## [Exercise details]
Leaving out the pictures, restate each record below word for word.

## [Data for this exercise]
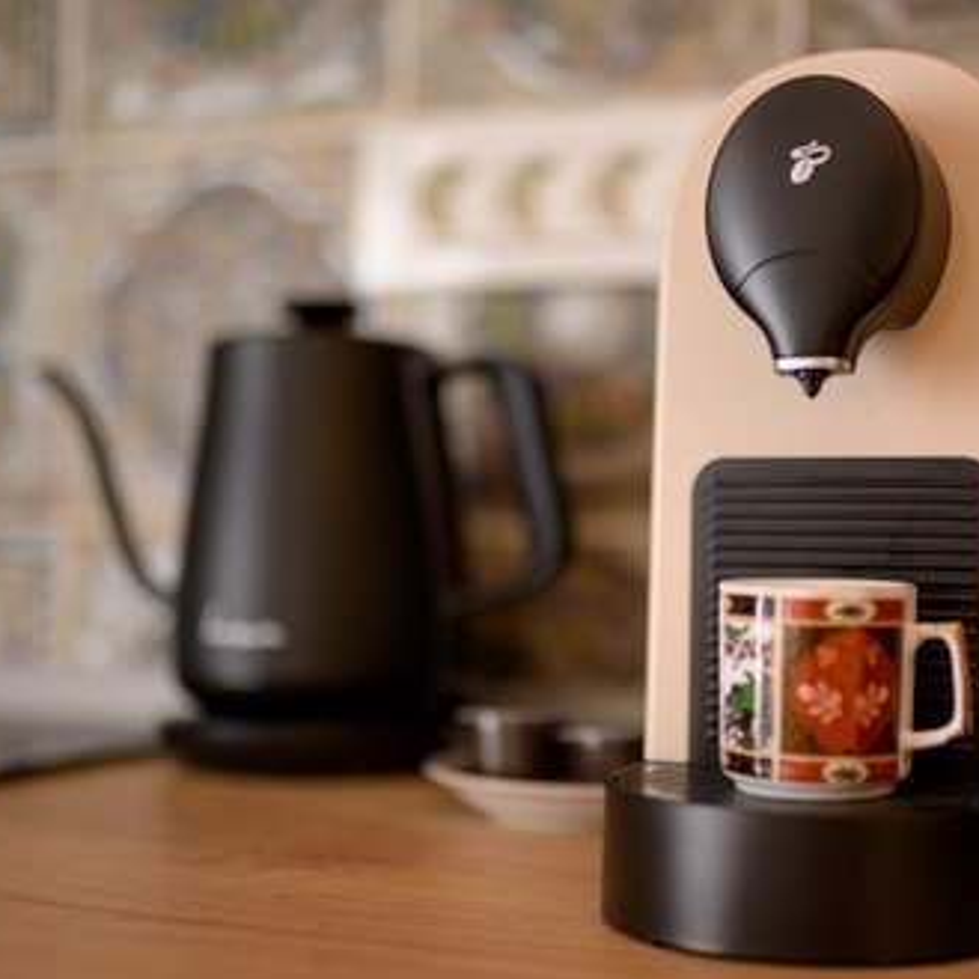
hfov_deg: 32.4
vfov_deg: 32.8
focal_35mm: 52
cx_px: 676
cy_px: 529
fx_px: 1664
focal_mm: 35
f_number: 1.4
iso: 200
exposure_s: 1/250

## [Result of the exercise]
hfov_deg: 32.4
vfov_deg: 32.8
focal_35mm: 52
cx_px: 676
cy_px: 529
fx_px: 1664
focal_mm: 35
f_number: 1.4
iso: 200
exposure_s: 1/250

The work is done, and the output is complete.